4) Edit ~/.claude/settings.json to add a UserPromptSubmit hook that runs the script. Merge into the existing "hooks" object:

   "UserPromptSubmit": [
     {
       "hooks": [
         { "type": "command", "command": "bash \"$HOME/.claude/hooks/pane-title-from-prompt.sh\"" }
       ]
     }
   ]

5) Reload tmux: tmux source-file ~/.tmux.conf

6) Tell me to restart Claude Code so the new hook is picked up.

When done, confirm each step and show me the final ~/.tmux.conf and the relevant section of ~/.claude/settings.json.

What you get

  • Auto-labels on every pane.
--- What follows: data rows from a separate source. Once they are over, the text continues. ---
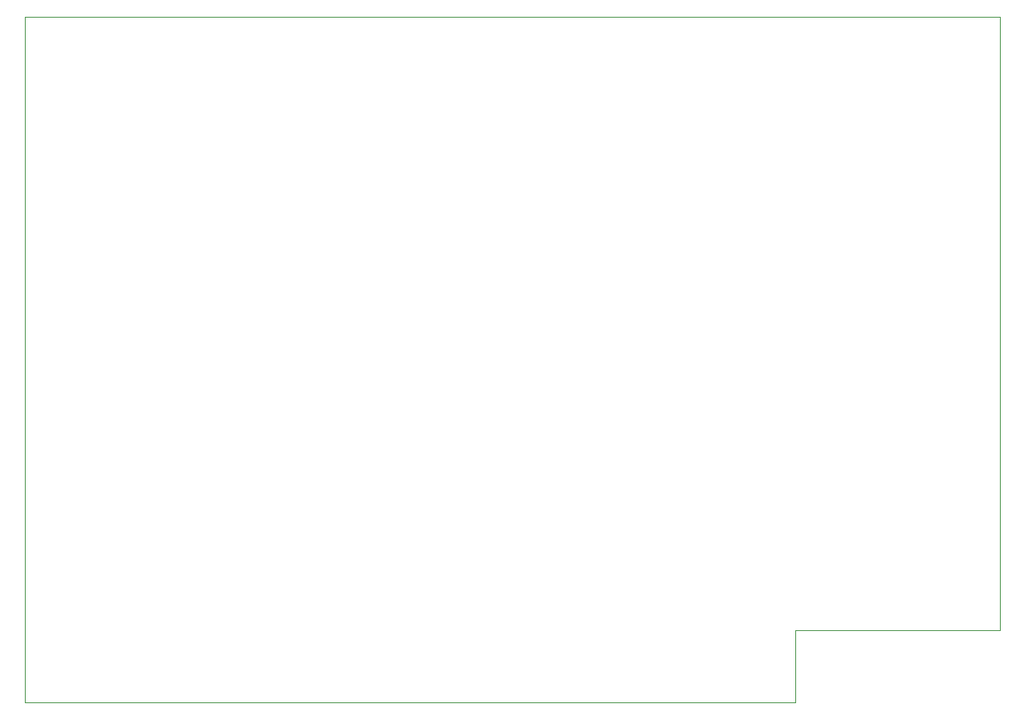
<source format=gm1>
%TF.GenerationSoftware,KiCad,Pcbnew,(5.1.9-0-10_14)*%
%TF.CreationDate,2022-05-15T13:48:24+02:00*%
%TF.ProjectId,xtsd,78747364-2e6b-4696-9361-645f70636258,rev?*%
%TF.SameCoordinates,Original*%
%TF.FileFunction,Profile,NP*%
%FSLAX46Y46*%
G04 Gerber Fmt 4.6, Leading zero omitted, Abs format (unit mm)*
G04 Created by KiCad (PCBNEW (5.1.9-0-10_14)) date 2022-05-15 13:48:24*
%MOMM*%
%LPD*%
G01*
G04 APERTURE LIST*
%TA.AperFunction,Profile*%
%ADD10C,0.050000*%
%TD*%
G04 APERTURE END LIST*
D10*
X83820000Y-81280000D02*
X186690000Y-81280000D01*
X165100000Y-153670000D02*
X83820000Y-153670000D01*
X165100000Y-146050000D02*
X165100000Y-153670000D01*
X186690000Y-146050000D02*
X165100000Y-146050000D01*
X186690000Y-81280000D02*
X186690000Y-146050000D01*
X83820000Y-153670000D02*
X83820000Y-81280000D01*
M02*

</source>
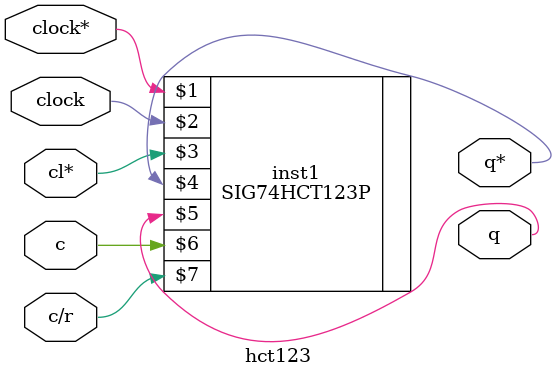
<source format=v>

`timescale 1ns/100ps

module hct123 (c, \c/r , \cl* , clock, \clock* , q, \q* );
    parameter    tmin_retrig1 = "tmin_retrig1";
    parameter    pulse_width1 = "pulse_width1";
    input clock;
    input \clock* ;
    input \cl* ;
    output q;
    output \q* ;
    inout \c/r ;
    inout c;


    SIG74HCT123P #(tmin_retrig1, pulse_width1)  inst1 (/*._1A_*/ \clock* ,
                               /*._1B*/ clock,
                               /*._1RD_*/ \cl* ,
                               /*._1Q_*/ \q* ,
                               /*._1Q*/ q,
                               /*._1CEXT*/ c,
                               /*._1REXT_CEXT*/ \c/r  );
endmodule

</source>
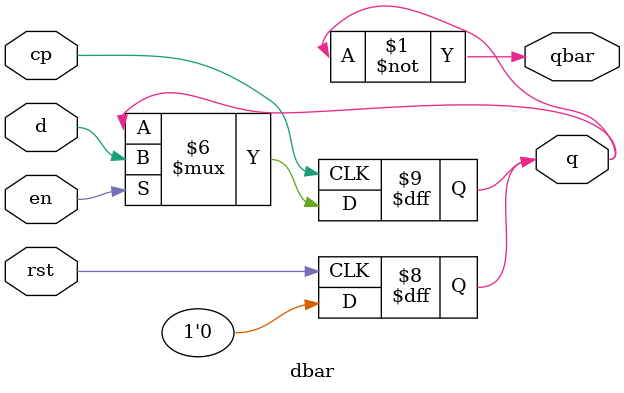
<source format=v>
`timescale 1ns / 1ps




module dbar(
    output reg q,
    output qbar,
    input d,
    input cp,
    input rst,
    input en
    );
    assign qbar = ~q;
    always
    @(posedge cp) 
     if(en == 1)
        q = d;
    
    always
      @(negedge rst) q = 0;
    
endmodule

</source>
Shell panes show cwd + running command. Claude panes show your last prompt.
  • Manual override: Ctrl-b T, type a name, Enter.
  • Color tuning: swap colour19 for colour17 (deeper navy) or any of tmux’s 256 colors.

One grid. Four agents. Every pane tells you exactly what it’s doing. That’s the setup.